Passage provided:
☆ ☆ ☆
She took to Instagram to share a screen recording of herself trying out all the various enhancement tools to “beautify” herself, and showed us the striking difference she achieved within a minute.

She outlined how such an obsession with looking a certain way and desiring instant results is problematic on a platform that has so many young people using it.

“This is NOT my face - but TikTok makes it easy to pretend otherwise. The app released an update with ENHANCED BEAUTY features. Now it’s possible to instantly change your jaw structure and nose size, to smooth out ALL your pores, to throw on layers of makeup with the click of a button, to make your eyes brighter, teeth wider, everything shinier. In an instant, I can be a whole new me. TikTok has nearly 800 million monthly active users. Around 41% of those are between 16 to 24-years-old. My instinct is a lot are younger — they just don’t have the stats.” she wrote.
☆ ☆ ☆
Data supplied:
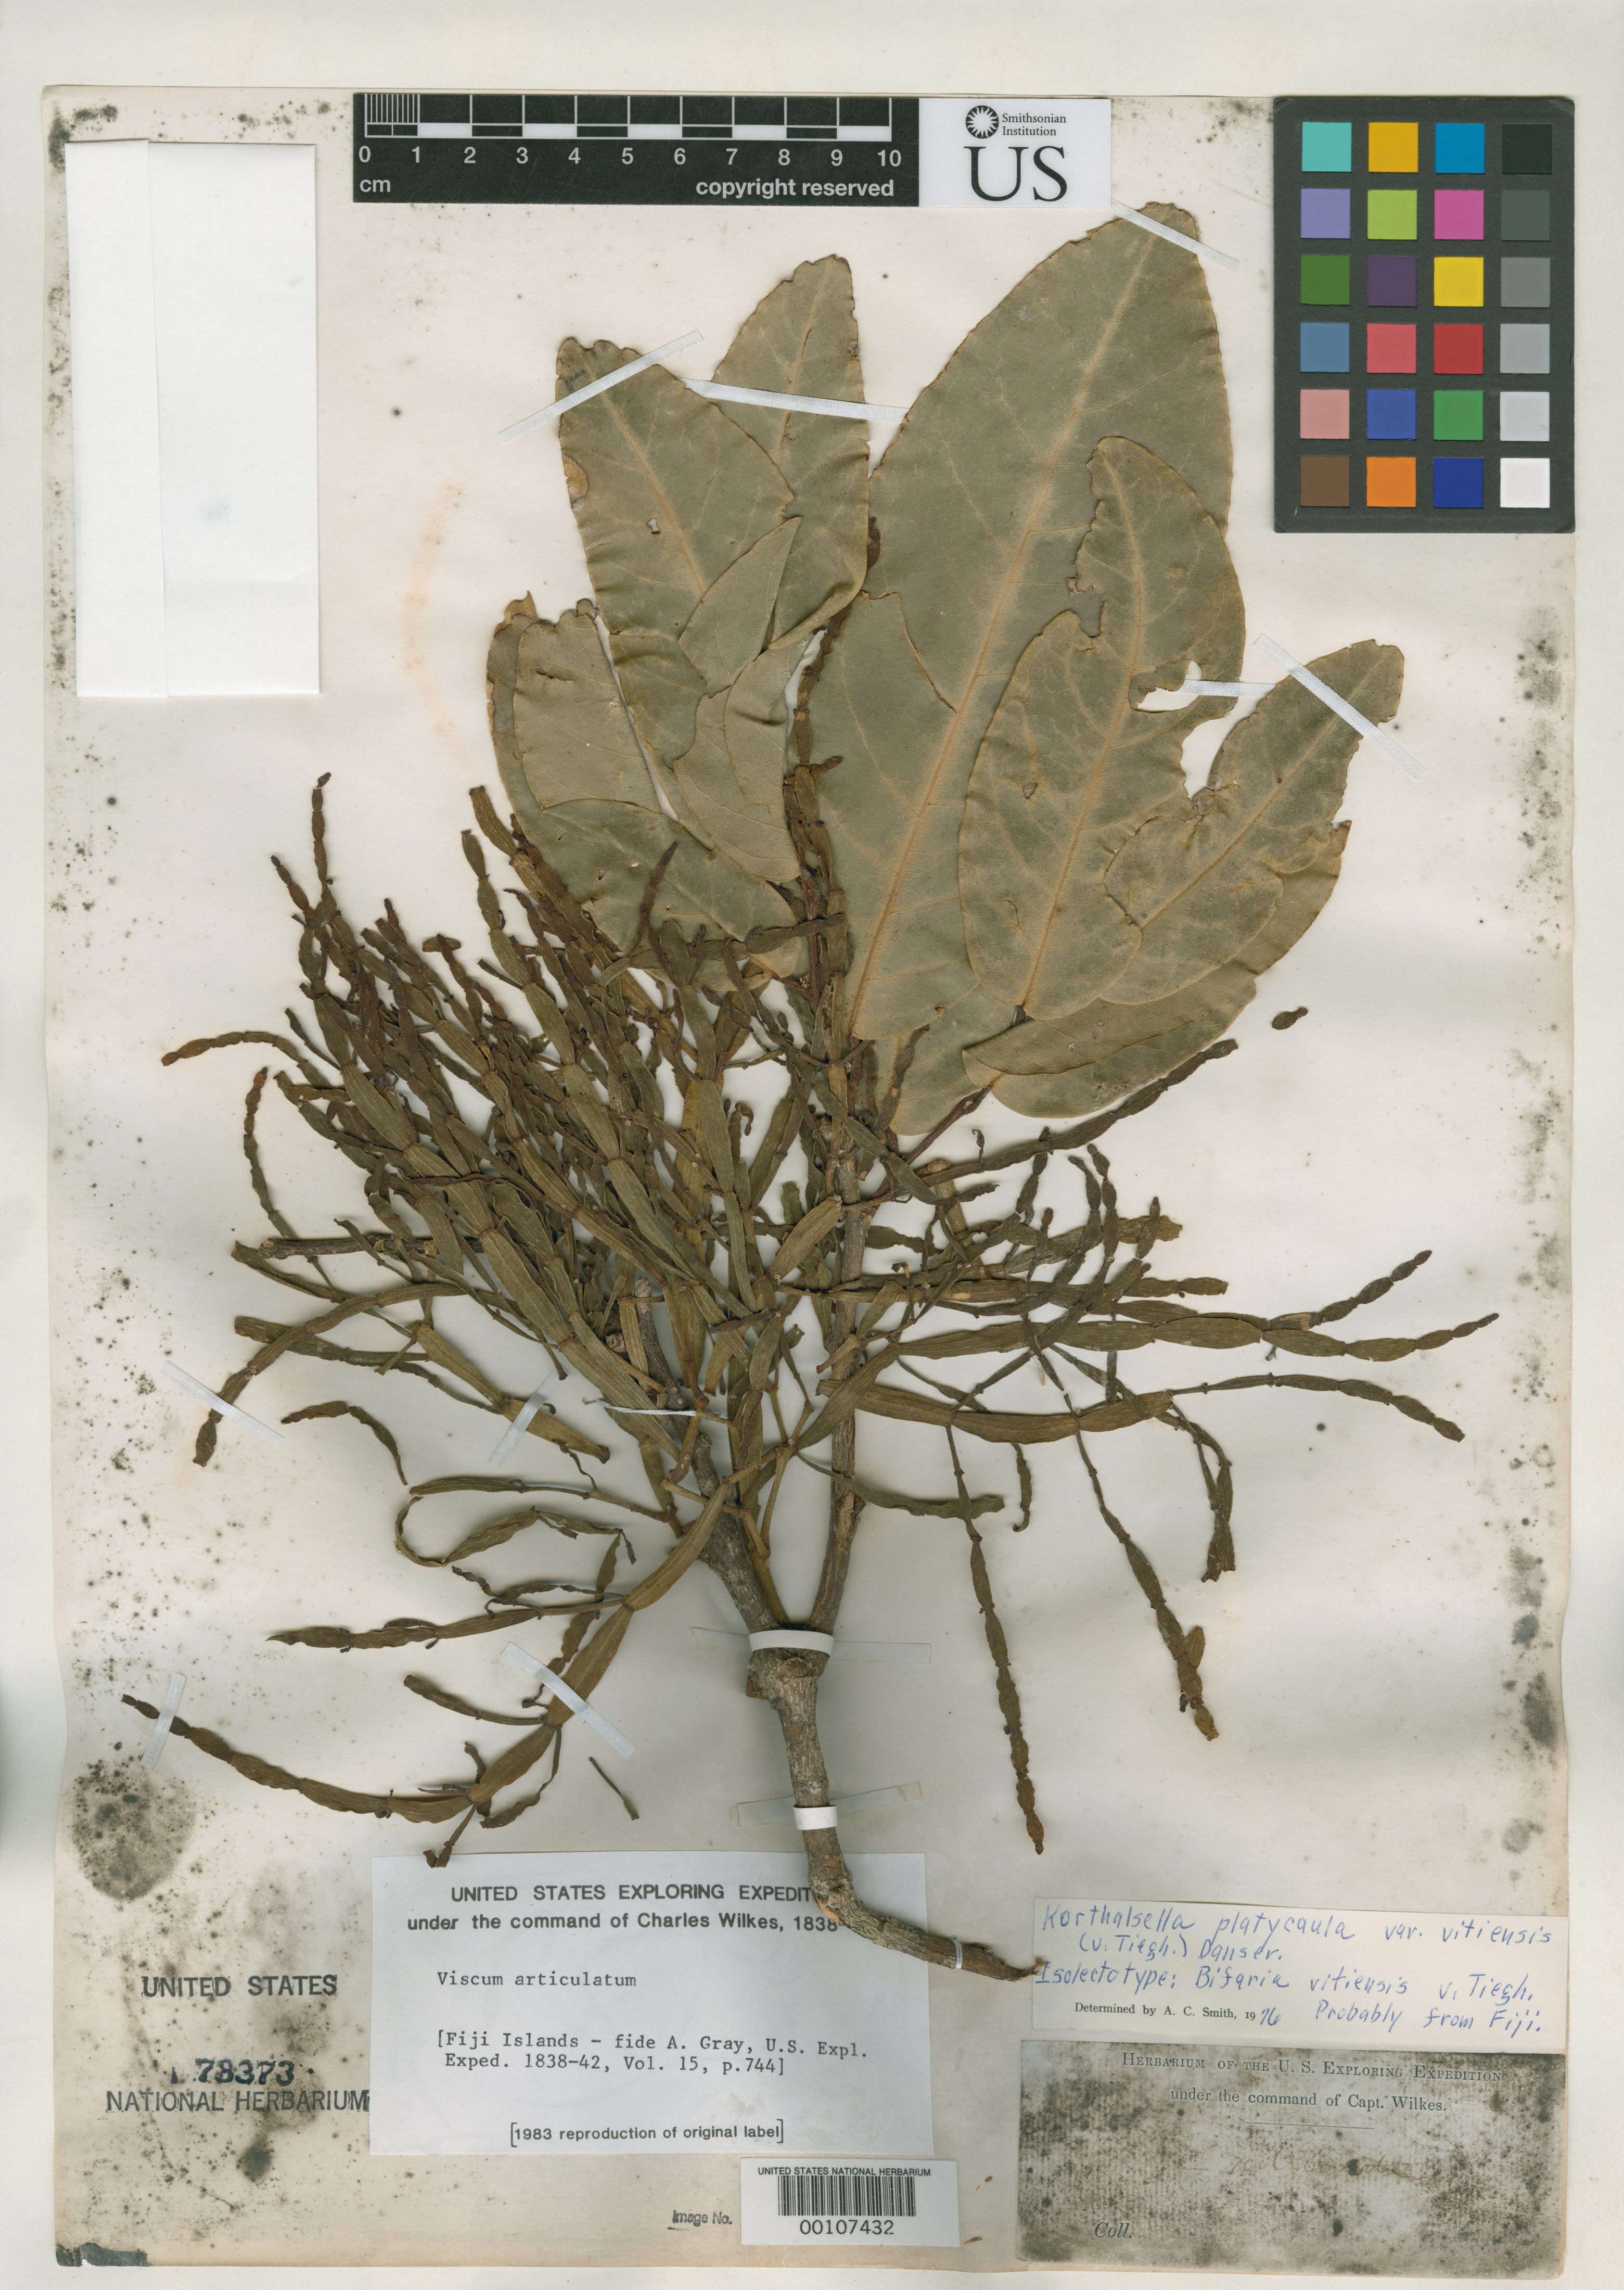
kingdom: Plantae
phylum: Tracheophyta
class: Magnoliopsida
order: Santalales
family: Viscaceae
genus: Bifaria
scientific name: Bifaria vitiensis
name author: Tiegh.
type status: Isolectotype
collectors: Wilkes Explor. Exped.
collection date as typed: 1838 to -- --- 1842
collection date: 1838/1842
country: Fiji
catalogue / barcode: US 78373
☆ ☆ ☆
Brief 1: Rewrite everything in the TikTok passage from "She took to" down to "people using it.", putting "teenagers" in place of "young people".
Brief 2: Translate this sentence from the TikTok passage into Spanish: "TikTok has nearly 800 million monthly active users."
The rows are separate material with no connection to the TikTok passage.

Solution 1:
She took to Instagram to share a screen recording of herself trying out all the various enhancement tools to “beautify” herself, and showed us the striking difference she achieved within a minute.

She outlined how such an obsession with looking a certain way and desiring instant results is problematic on a platform that has so many teenagers using it.

Solution 2: TikTok tiene casi 800 millones de usuarios activos mensuales.